— Requirement —
Continue the workflow templates documentation from the point where it stops.

2.6.1. Workflow templates
2.6.1.1. Sequential
Fig. 2.5 Sequential workflow template
time = 0*mp.U.s
timeStepNumber = 0
targetTime = 10*mp.U.s
while (abs(time-targetTime).getValue() > 1.e-6):
dt=min(
m1.getCriticalTimeStep(),
m2.getCriticalStep(),
m3.getCriticalStep()
)
time = time+dt
if (time > targetTime):
time = targetTime
timeStepNumber = timeStepNumber + 1
istep=TimeStep.TimeStep(time, td, targetTime, n=timeStepNumber)
try:
m1.solveStep(istep)
p = m1.get(PID, m2.getAssemblyTime(istep))
m2.set(p)
m2.solveStep(istep)
# ...
m3.solveStep(istep)
except APIError.APIError as e:
print ("API Error occurred:", e)
break
m1.terminate()
m2.terminate()
m3.terminate()
2.6.1.2. Loosely coupled
Fig. 2.6 Loosely coupled workflow template
time = 0*mp.U.s
timeStepNumber = 0
targetTime = 10*mp.U.s
while (abs(time-targetTime).getValue() > 1.e-6):
dt = min(
m1.getCriticalTimeStep(),
m2.getCriticalStep(),
m3.getCriticalStep()
)

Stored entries
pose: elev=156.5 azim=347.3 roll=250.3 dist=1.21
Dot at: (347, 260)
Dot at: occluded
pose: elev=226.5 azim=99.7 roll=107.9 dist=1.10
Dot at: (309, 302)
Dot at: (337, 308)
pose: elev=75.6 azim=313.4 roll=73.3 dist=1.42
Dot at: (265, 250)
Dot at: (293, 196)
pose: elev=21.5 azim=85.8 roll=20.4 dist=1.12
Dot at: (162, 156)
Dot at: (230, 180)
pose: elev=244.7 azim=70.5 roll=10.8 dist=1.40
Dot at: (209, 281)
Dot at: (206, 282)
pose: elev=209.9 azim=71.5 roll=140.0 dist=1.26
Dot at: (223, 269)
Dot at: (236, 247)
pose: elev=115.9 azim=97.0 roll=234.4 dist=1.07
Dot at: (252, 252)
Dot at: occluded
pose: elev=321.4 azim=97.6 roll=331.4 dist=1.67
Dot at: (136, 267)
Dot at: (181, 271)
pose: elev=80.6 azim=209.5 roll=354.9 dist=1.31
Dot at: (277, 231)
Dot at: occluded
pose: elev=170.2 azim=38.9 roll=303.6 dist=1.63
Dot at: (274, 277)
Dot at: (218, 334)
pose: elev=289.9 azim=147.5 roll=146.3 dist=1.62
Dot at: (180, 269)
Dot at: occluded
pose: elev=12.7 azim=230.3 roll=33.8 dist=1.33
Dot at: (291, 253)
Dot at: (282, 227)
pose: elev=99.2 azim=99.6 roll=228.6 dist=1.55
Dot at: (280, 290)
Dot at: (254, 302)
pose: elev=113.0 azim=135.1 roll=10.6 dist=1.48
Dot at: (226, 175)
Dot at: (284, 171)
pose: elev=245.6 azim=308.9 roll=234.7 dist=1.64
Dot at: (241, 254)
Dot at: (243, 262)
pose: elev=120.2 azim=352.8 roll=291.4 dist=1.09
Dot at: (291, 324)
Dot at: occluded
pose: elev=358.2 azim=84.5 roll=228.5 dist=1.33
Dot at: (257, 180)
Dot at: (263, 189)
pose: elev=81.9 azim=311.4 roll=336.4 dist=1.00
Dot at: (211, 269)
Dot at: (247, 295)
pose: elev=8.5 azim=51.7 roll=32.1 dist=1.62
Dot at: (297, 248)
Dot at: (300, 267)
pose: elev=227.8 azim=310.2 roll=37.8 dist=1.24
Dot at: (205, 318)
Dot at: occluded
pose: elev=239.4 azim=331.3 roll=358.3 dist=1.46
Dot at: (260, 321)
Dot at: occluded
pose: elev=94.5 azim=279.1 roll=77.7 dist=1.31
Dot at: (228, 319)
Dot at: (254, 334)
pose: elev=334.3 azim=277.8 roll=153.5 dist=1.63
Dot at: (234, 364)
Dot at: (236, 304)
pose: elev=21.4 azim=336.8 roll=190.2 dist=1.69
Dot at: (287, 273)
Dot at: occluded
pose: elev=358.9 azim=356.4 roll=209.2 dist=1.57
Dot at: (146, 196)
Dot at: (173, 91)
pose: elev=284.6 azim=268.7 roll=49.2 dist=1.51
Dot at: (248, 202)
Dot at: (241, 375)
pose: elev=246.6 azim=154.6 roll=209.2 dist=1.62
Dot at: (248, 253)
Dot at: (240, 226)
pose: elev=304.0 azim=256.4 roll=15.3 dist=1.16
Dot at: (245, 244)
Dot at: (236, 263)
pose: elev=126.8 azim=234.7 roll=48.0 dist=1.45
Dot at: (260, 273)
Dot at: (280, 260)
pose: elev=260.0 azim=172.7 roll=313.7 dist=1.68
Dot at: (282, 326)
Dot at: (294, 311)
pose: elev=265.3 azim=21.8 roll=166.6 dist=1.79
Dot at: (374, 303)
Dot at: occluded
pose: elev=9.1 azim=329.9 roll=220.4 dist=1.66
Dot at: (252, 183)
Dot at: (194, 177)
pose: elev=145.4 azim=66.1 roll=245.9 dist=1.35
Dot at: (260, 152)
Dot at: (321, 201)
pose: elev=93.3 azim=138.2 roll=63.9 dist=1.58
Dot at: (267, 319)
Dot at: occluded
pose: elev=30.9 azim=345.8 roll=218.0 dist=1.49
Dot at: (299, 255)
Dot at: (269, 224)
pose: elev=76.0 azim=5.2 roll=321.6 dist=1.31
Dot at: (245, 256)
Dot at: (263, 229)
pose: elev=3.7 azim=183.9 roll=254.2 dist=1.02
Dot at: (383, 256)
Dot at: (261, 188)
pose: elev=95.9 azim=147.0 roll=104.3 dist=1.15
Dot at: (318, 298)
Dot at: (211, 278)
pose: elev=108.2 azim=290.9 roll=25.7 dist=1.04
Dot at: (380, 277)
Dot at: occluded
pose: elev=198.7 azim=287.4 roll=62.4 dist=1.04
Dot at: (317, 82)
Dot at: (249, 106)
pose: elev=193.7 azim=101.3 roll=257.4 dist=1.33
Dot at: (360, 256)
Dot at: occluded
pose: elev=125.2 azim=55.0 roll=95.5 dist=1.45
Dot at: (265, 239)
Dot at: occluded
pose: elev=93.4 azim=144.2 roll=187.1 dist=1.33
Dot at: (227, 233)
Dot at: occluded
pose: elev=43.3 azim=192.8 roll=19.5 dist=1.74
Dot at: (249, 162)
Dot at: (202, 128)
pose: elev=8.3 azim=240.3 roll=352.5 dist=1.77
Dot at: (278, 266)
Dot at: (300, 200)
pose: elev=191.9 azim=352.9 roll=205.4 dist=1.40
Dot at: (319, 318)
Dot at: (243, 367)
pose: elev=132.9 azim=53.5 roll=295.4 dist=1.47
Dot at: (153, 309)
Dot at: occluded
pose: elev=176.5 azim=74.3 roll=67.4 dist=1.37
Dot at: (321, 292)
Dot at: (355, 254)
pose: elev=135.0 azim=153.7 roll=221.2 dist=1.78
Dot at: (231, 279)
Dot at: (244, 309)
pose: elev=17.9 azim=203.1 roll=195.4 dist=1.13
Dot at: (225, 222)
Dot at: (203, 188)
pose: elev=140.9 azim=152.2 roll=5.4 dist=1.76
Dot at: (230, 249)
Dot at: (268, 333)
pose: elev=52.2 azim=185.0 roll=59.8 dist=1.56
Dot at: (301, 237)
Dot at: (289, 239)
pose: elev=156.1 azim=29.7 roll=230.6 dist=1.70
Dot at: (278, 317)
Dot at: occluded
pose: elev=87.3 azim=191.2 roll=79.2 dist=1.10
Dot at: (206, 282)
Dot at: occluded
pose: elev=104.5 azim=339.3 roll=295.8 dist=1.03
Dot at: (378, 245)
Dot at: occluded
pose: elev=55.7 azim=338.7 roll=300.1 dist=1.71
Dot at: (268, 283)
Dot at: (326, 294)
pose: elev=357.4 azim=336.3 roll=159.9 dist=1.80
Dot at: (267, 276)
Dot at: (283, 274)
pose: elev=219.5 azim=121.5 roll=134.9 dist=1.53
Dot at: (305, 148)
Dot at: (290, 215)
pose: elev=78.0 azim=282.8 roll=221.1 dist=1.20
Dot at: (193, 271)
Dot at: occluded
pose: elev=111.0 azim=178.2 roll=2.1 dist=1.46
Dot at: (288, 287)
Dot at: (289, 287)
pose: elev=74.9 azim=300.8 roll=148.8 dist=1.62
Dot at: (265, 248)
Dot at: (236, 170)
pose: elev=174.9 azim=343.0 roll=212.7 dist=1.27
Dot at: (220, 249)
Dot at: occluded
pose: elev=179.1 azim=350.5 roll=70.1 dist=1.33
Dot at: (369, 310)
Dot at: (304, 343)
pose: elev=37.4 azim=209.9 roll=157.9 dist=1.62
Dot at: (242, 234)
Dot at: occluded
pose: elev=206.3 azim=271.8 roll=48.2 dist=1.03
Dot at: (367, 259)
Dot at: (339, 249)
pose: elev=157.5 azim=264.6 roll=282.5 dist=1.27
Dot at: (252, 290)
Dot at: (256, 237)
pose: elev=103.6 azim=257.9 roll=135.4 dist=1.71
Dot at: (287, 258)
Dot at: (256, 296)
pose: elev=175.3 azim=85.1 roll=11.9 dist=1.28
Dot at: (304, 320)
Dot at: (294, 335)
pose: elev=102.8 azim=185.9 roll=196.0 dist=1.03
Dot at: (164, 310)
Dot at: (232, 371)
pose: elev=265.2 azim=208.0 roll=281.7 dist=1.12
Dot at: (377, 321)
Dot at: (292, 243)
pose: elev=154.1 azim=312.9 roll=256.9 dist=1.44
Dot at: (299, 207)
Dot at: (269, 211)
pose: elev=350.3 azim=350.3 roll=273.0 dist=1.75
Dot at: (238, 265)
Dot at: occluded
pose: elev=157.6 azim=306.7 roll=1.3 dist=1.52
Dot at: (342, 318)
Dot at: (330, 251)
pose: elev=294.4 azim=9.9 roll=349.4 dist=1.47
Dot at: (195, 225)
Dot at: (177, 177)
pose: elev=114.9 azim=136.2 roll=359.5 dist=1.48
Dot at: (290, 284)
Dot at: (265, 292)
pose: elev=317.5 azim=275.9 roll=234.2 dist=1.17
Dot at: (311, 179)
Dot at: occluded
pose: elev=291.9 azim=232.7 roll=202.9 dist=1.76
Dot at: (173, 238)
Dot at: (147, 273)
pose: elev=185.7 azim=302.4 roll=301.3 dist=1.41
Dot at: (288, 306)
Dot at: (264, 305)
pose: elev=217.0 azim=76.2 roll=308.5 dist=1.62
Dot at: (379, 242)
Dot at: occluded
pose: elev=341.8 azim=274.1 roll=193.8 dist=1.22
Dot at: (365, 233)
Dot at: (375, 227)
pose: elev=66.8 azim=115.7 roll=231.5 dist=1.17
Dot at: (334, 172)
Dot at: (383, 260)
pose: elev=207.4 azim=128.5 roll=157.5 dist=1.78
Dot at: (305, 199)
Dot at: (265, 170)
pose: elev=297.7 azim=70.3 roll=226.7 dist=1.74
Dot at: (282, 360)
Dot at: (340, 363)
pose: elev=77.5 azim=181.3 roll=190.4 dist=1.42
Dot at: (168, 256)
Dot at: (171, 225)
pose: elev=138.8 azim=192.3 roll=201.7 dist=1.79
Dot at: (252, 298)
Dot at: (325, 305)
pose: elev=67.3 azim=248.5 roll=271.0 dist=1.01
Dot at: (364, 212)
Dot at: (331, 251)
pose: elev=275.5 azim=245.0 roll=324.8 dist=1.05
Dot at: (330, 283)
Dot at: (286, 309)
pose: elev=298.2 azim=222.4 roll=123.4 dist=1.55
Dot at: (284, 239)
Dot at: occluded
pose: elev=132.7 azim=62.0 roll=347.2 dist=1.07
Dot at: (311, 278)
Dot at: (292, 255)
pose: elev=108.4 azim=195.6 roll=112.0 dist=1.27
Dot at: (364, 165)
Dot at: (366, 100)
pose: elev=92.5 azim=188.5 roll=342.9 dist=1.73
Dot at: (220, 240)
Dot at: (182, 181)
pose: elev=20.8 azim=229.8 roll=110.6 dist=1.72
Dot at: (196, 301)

— Task result —
time = time+dt
if (time > targetTime):
time = targetTime
timeStepNumber = timeStepNumber + 1
istep = TimeStep.TimeStep(time, td, targetTime, n=timestep)
try:
convergedFlag = False
while not convergedFlag:
m1.solveStep(istep)
p1 = m1.get(data_id, m2.getAssemblyTime(istep))
m2.set(p1)
m2.solveStep(istep)
p2 = m2.get(data_id2, m1.getAssemblyTime(istep))
m1.set(p2)
#check for convergence
convergedFlag = checkConvergence()
m3.solveStep()
except APIError.APIError as e:
print ("API Error occurred:", e)
break
m1.terminate()
m2.terminate()
m3.terminate()
2.6.2. Workflow example
To ilustrate the concept, a simple example of steady state, sequential, multiphysic, thermo-mechanical workflow in two dimensional domain is presented. The full implementation is available under examples/Example06* directory of MuPIF installation.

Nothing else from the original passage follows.